Isto ilustra mais ou menos como nosso Estado foi à falência. Não quebramos ontem, mas por uma sucessão de governos irresponsáveis.

Ao longo de décadas, o Rio Grande se tornou um Estado burocrático, perdulário e ineficiente. A crise das contas públicas está no noticiário há muito tempo, e a faceta mais visível desse drama é o caos dos serviços públicos, que prejudica justamente os mais pobres.

          Buraco cavado por décadas

Curioso, e lamentável, é que muitos de nós não percebemos a dimensão da crise.

Provavelmente parte dos gaúchos não faz ideia do tamanho do buraco em que nos encontramos. Mais provável ainda é que a maior parte não desconfia que (quase) todos somos responsáveis pela insolvência das contas públicas que ameaça paralisar o Estado.

INFORMAÇÕES DADAS -
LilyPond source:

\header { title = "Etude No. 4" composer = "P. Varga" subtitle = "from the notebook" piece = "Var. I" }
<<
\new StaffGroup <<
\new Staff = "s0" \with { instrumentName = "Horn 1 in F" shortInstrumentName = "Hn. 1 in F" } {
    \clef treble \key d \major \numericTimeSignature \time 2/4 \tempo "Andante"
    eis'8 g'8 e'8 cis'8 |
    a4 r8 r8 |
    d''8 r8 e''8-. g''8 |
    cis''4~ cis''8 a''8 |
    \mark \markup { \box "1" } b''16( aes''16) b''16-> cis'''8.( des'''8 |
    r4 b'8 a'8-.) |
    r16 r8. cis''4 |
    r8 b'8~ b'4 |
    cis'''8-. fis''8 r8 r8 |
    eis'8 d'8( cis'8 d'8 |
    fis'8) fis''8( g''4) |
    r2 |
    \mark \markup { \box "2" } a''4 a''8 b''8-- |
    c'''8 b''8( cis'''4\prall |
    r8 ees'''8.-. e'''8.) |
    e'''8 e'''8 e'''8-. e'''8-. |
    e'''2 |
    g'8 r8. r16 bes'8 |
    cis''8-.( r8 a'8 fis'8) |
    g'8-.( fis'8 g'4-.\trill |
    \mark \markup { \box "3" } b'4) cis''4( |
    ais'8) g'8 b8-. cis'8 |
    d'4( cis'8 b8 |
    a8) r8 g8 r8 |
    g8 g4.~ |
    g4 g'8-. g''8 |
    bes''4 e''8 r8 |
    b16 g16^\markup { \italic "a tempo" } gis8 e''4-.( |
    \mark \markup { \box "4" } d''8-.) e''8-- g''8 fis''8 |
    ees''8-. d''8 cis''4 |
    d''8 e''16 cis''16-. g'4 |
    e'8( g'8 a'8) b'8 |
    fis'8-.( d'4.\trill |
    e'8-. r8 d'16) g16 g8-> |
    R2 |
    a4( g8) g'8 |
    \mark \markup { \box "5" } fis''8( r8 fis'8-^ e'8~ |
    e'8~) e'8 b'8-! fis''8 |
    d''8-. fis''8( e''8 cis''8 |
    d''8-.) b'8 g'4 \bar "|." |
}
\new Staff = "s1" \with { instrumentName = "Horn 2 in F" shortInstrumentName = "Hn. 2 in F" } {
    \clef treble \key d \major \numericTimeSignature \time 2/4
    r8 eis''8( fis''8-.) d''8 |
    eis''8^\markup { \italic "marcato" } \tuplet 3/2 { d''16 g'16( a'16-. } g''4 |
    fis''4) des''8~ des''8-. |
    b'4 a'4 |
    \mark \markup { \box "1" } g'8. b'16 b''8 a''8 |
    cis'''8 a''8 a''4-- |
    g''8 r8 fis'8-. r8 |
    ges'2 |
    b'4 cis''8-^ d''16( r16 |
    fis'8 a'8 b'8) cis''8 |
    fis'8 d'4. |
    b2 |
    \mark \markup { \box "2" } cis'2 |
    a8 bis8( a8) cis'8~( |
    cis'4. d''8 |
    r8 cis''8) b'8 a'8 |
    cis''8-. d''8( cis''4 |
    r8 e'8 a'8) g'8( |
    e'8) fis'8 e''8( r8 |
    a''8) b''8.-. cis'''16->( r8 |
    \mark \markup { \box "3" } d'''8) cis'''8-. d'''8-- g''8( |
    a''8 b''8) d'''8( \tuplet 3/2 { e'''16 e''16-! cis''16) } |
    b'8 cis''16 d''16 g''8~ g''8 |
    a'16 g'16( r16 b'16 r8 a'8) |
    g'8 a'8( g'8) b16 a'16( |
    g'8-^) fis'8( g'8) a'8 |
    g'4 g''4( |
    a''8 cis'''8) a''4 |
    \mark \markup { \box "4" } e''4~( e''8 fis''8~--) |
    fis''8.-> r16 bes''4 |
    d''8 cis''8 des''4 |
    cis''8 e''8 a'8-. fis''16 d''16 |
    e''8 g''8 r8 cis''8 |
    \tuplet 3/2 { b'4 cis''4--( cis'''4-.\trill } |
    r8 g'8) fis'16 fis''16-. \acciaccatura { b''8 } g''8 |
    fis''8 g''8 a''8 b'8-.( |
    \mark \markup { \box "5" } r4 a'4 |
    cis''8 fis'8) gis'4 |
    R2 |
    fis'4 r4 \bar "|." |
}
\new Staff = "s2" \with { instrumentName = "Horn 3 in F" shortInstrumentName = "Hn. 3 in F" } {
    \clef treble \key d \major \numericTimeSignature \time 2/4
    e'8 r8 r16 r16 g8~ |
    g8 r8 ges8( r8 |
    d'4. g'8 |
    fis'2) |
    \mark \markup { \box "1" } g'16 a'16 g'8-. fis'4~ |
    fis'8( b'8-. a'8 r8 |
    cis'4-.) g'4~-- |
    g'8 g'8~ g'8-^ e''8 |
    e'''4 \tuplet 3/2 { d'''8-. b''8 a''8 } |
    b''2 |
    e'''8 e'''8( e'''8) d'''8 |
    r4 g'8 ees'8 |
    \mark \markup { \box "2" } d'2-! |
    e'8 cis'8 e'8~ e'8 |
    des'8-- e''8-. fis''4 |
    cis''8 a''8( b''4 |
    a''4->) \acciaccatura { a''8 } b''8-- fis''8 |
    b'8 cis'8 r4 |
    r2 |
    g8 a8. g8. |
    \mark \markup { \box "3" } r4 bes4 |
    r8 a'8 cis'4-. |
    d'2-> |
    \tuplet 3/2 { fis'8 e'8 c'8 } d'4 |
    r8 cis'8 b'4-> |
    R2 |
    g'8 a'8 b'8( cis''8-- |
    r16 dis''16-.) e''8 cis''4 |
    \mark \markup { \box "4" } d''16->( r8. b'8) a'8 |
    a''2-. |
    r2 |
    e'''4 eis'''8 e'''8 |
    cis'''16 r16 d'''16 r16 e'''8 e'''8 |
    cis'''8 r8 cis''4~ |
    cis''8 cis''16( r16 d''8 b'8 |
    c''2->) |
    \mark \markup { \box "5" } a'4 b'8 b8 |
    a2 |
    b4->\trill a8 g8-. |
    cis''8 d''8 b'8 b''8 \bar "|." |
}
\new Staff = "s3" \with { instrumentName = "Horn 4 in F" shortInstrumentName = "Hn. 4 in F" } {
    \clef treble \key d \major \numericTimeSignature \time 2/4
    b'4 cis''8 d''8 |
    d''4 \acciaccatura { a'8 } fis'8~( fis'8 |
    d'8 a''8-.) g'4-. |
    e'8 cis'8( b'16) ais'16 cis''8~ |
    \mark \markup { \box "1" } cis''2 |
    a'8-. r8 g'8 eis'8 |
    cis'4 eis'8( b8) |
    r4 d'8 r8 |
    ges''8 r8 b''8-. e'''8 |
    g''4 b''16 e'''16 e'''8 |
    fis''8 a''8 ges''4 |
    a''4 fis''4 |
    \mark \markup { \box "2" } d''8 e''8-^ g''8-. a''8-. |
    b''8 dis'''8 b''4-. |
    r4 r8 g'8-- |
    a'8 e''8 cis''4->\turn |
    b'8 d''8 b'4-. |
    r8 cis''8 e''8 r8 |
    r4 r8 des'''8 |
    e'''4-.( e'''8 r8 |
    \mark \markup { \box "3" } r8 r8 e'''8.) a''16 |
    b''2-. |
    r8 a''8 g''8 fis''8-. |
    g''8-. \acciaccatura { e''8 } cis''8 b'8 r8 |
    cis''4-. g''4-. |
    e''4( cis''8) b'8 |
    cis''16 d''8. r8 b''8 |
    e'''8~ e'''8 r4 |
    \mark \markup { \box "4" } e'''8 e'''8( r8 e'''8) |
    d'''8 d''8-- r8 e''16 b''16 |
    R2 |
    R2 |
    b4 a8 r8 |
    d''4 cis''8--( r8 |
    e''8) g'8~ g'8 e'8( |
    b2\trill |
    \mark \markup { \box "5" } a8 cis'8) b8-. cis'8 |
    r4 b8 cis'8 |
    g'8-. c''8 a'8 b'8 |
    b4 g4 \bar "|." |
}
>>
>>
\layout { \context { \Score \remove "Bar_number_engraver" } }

TAREFA PROPOSTA -
Responda com base no trecho:
1. Segundo o trecho, o Estado não quebrou ontem, mas por causa de quê?
2. Qual é a faceta mais visível do drama, e quem ela prejudica?
3. Do que a maior parte dos gaúchos provavelmente não desconfia?

RESPOSTA DO EXERCÍCIO -
1. Por uma sucessão de governos irresponsáveis.
2. O caos dos serviços públicos, que prejudica justamente os mais pobres.
3. De que (quase) todos são responsáveis pela insolvência das contas públicas que ameaça paralisar o Estado.